(Travail demandé)
Imprimez toutes les lignes des enregistrements ci-dessous sans rien y changer, mais sans les images.

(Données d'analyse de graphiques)

----------------

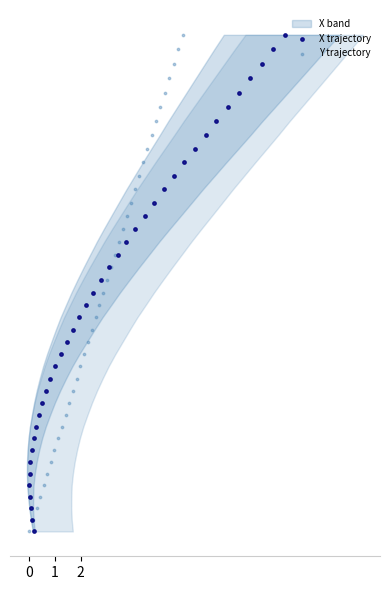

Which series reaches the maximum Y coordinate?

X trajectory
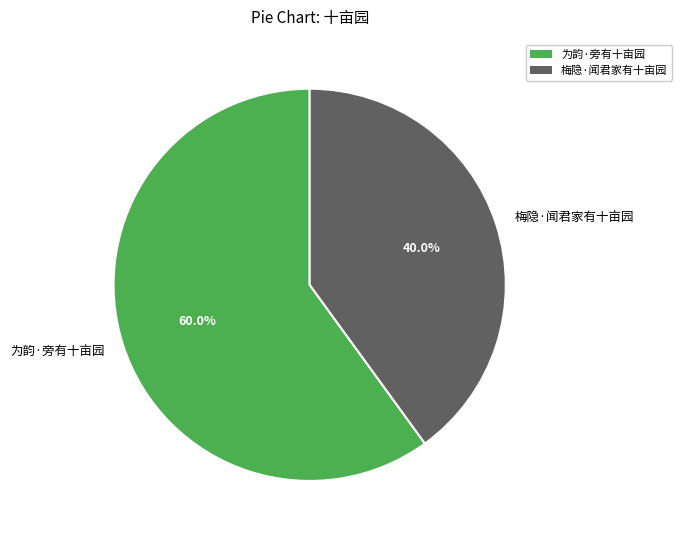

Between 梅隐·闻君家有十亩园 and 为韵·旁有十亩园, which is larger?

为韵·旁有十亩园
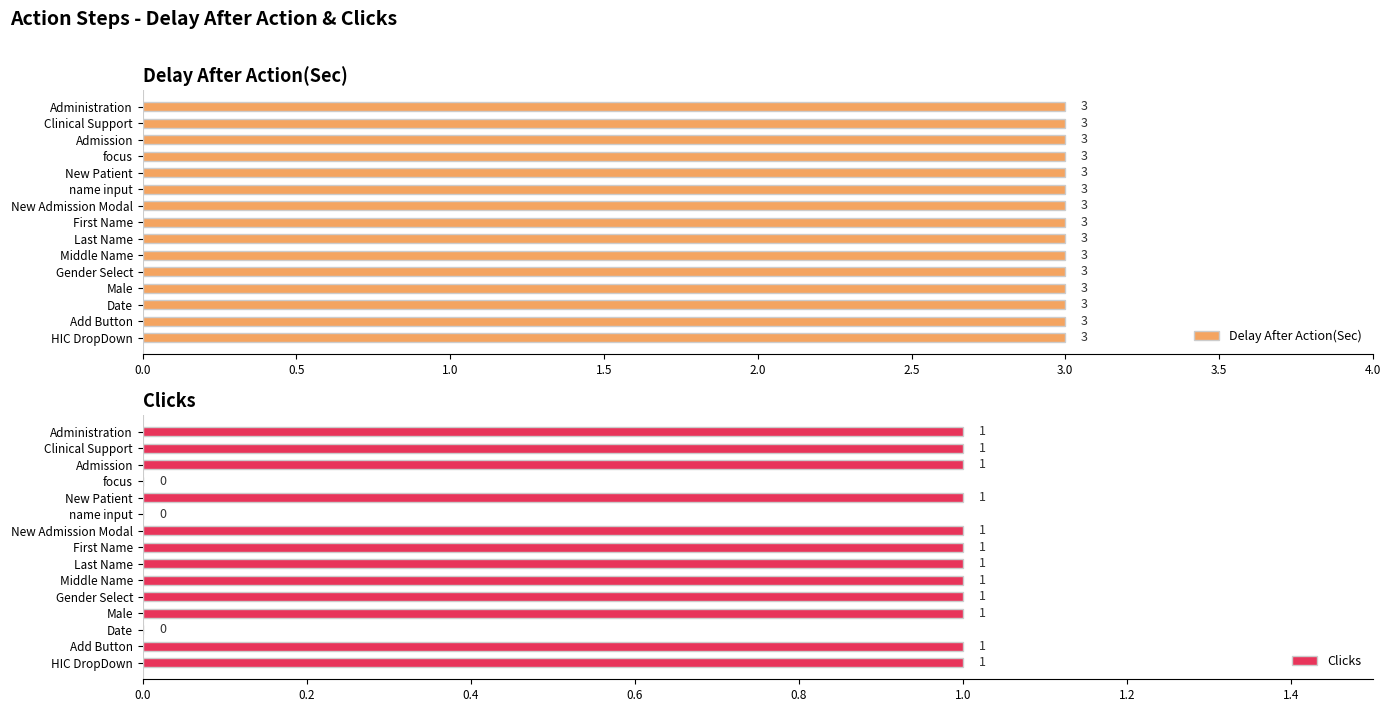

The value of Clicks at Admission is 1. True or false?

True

----------------

(Réponse de l'exercice)
Which series reaches the maximum Y coordinate?

X trajectory

Between 梅隐·闻君家有十亩园 and 为韵·旁有十亩园, which is larger?

为韵·旁有十亩园

The value of Clicks at Admission is 1. True or false?

True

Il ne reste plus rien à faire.